**Task item**
From the following material, work out how many lines include the string "besoin"; respond with the number only.

**Supplied records**
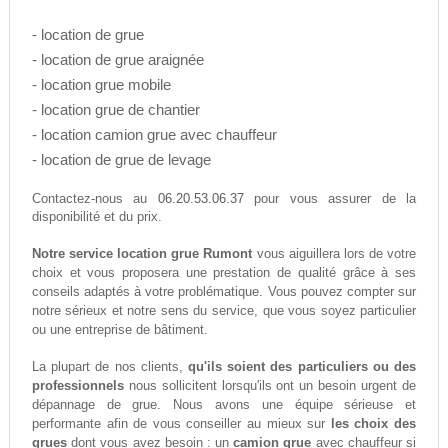
- location de grue
- location de grue araignée
- location grue mobile
- location grue de chantier
- location camion grue avec chauffeur
- location de grue de levage
06.20.53.06.37
Contactez-nous au
pour vous assurer de la
disponibilité et du prix.
Notre service location grue Rumont
vous aiguillera lors de votre
choix et vous proposera une prestation de qualité grâce à ses
conseils adaptés à votre problématique. Vous pouvez compter sur
notre sérieux et notre sens du service, que vous soyez particulier
ou une entreprise de bâtiment.
La plupart de nos clients,
qu'ils soient des particuliers ou des
professionnels
nous sollicitent lorsqu'ils ont un besoin urgent de
dépannage de grue. Nous avons une équipe sérieuse et
performante afin de vous conseiller au mieux sur
les choix des
grues
dont vous avez besoin : un
camion grue
avec chauffeur si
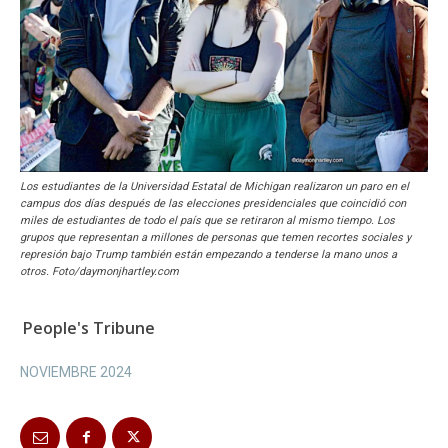
Los estudiantes de la Universidad Estatal de Michigan realizaron un paro en el
campus dos días después de las elecciones presidenciales que coincidió con
miles de estudiantes de todo el país que se retiraron al mismo tiempo. Los
grupos que representan a millones de personas que temen recortes sociales y
represión bajo Trump también están empezando a tenderse la mano unos a
otros. Foto/daymonjhartley.com
People's Tribune
NOVIEMBRE 2024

**Solved problem**
2